INSTRUÇÕES E REQUISITOS →
Atualize as linhas abaixo, trocando "point_idx" por "point_id" e deixando todo o resto igual.

LINHAS FORNECIDAS →
------------
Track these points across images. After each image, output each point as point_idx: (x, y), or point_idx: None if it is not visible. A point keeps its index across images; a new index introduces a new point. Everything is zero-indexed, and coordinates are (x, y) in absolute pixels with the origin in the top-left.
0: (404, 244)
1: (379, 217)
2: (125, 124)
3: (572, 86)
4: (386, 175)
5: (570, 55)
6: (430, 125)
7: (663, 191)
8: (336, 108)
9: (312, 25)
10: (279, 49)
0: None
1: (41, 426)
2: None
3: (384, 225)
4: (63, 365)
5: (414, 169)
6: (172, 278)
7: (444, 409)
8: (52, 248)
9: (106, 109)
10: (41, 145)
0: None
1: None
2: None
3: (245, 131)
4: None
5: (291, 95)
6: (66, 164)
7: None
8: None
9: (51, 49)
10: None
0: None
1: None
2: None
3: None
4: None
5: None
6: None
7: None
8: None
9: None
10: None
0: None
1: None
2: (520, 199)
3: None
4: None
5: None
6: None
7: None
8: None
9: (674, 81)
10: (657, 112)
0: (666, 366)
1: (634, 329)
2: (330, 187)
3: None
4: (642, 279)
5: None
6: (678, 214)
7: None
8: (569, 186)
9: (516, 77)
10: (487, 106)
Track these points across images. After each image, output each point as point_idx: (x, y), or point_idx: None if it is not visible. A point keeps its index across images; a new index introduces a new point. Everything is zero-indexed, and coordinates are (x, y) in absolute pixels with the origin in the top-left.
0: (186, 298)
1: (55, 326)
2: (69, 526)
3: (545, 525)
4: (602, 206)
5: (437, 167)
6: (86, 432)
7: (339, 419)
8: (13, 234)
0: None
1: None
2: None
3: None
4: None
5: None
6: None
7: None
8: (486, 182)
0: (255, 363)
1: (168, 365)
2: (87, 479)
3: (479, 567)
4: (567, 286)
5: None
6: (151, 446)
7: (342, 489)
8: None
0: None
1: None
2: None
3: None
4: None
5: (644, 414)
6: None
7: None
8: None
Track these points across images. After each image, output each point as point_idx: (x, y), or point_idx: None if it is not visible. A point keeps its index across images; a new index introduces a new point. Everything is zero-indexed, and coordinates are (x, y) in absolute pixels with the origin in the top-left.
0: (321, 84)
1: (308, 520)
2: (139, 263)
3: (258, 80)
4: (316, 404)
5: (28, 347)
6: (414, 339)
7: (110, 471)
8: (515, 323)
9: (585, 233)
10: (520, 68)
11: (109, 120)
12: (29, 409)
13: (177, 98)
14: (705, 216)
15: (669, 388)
------------
RESPOSTA DO EXERCÍCIO →
Track these points across images. After each image, output each point as point_id: (x, y), or point_id: None if it is not visible. A point keeps its index across images; a new index introduces a new point. Everything is zero-indexed, and coordinates are (x, y) in absolute pixels with the origin in the top-left.
0: (404, 244)
1: (379, 217)
2: (125, 124)
3: (572, 86)
4: (386, 175)
5: (570, 55)
6: (430, 125)
7: (663, 191)
8: (336, 108)
9: (312, 25)
10: (279, 49)
0: None
1: (41, 426)
2: None
3: (384, 225)
4: (63, 365)
5: (414, 169)
6: (172, 278)
7: (444, 409)
8: (52, 248)
9: (106, 109)
10: (41, 145)
0: None
1: None
2: None
3: (245, 131)
4: None
5: (291, 95)
6: (66, 164)
7: None
8: None
9: (51, 49)
10: None
0: None
1: None
2: None
3: None
4: None
5: None
6: None
7: None
8: None
9: None
10: None
0: None
1: None
2: (520, 199)
3: None
4: None
5: None
6: None
7: None
8: None
9: (674, 81)
10: (657, 112)
0: (666, 366)
1: (634, 329)
2: (330, 187)
3: None
4: (642, 279)
5: None
6: (678, 214)
7: None
8: (569, 186)
9: (516, 77)
10: (487, 106)
Track these points across images. After each image, output each point as point_id: (x, y), or point_id: None if it is not visible. A point keeps its index across images; a new index introduces a new point. Everything is zero-indexed, and coordinates are (x, y) in absolute pixels with the origin in the top-left.
0: (186, 298)
1: (55, 326)
2: (69, 526)
3: (545, 525)
4: (602, 206)
5: (437, 167)
6: (86, 432)
7: (339, 419)
8: (13, 234)
0: None
1: None
2: None
3: None
4: None
5: None
6: None
7: None
8: (486, 182)
0: (255, 363)
1: (168, 365)
2: (87, 479)
3: (479, 567)
4: (567, 286)
5: None
6: (151, 446)
7: (342, 489)
8: None
0: None
1: None
2: None
3: None
4: None
5: (644, 414)
6: None
7: None
8: None
Track these points across images. After each image, output each point as point_id: (x, y), or point_id: None if it is not visible. A point keeps its index across images; a new index introduces a new point. Everything is zero-indexed, and coordinates are (x, y) in absolute pixels with the origin in the top-left.
0: (321, 84)
1: (308, 520)
2: (139, 263)
3: (258, 80)
4: (316, 404)
5: (28, 347)
6: (414, 339)
7: (110, 471)
8: (515, 323)
9: (585, 233)
10: (520, 68)
11: (109, 120)
12: (29, 409)
13: (177, 98)
14: (705, 216)
15: (669, 388)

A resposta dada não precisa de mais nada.